[EXERCISE DATA — start]

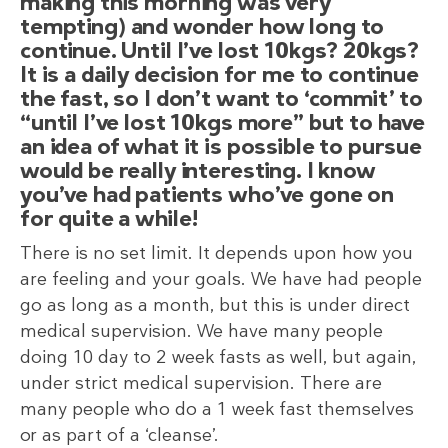
making this morning was very
tempting) and wonder how long to
continue. Until I’ve lost 10kgs? 20kgs?
It is a daily decision for me to continue
the fast, so I don’t want to ‘commit’ to
“until I’ve lost 10kgs more” but to have
an idea of what it is possible to pursue
would be really interesting. I know
you’ve had patients who’ve gone on
for quite a while!
There is no set limit. It depends upon how you
are feeling and your goals. We have had people
go as long as a month, but this is under direct
medical supervision. We have many people
doing 10 day to 2 week fasts as well, but again,
under strict medical supervision. There are
many people who do a 1 week fast themselves
or as part of a ‘cleanse’.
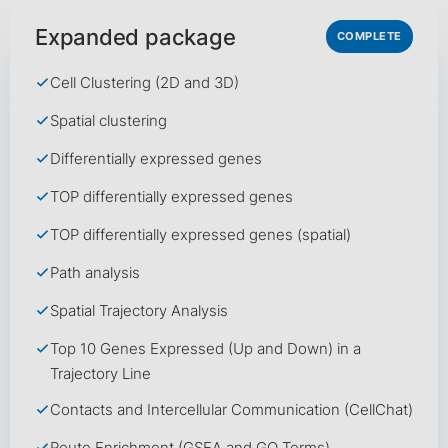
Expanded package
COMPLETE
Cell Clustering (2D and 3D)
Spatial clustering
Differentially expressed genes
TOP differentially expressed genes
TOP differentially expressed genes (spatial)
Path analysis
Spatial Trajectory Analysis
Top 10 Genes Expressed (Up and Down) in a
Trajectory Line
Contacts and Intercellular Communication (CellChat)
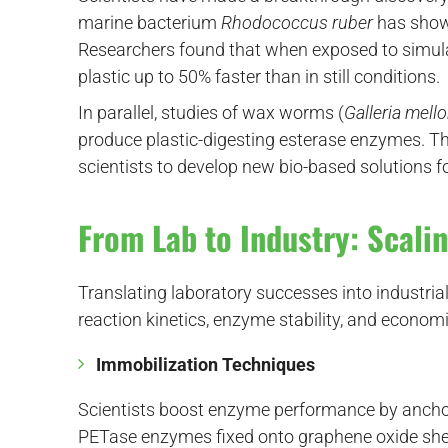
marine bacterium
Rhodococcus ruber
has shown
Researchers found that when exposed to simul
plastic up to 50% faster than in still conditions.
In parallel, studies of wax worms (
Galleria mello
produce plastic-digesting esterase enzymes. The
scientists to develop new bio-based solutions 
From Lab to Industry: Scali
Translating laboratory successes into industrial
reaction kinetics, enzyme stability, and economi
Immobilization Techniques
Scientists boost enzyme performance by ancho
PETase enzymes fixed onto graphene oxide she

[EXERCISE DATA — finish]

→ **TASK BRIEF**: Looking at the records above, please output exactly the lines that run from the one holding "produce plastic-digesting esterase" to the final line, and only those.

→ **EXERCISE SOLUTION**:
produce plastic-digesting esterase enzymes. The
scientists to develop new bio-based solutions 
From Lab to Industry: Scali
Translating laboratory successes into industrial
reaction kinetics, enzyme stability, and economi
Immobilization Techniques
Scientists boost enzyme performance by ancho
PETase enzymes fixed onto graphene oxide she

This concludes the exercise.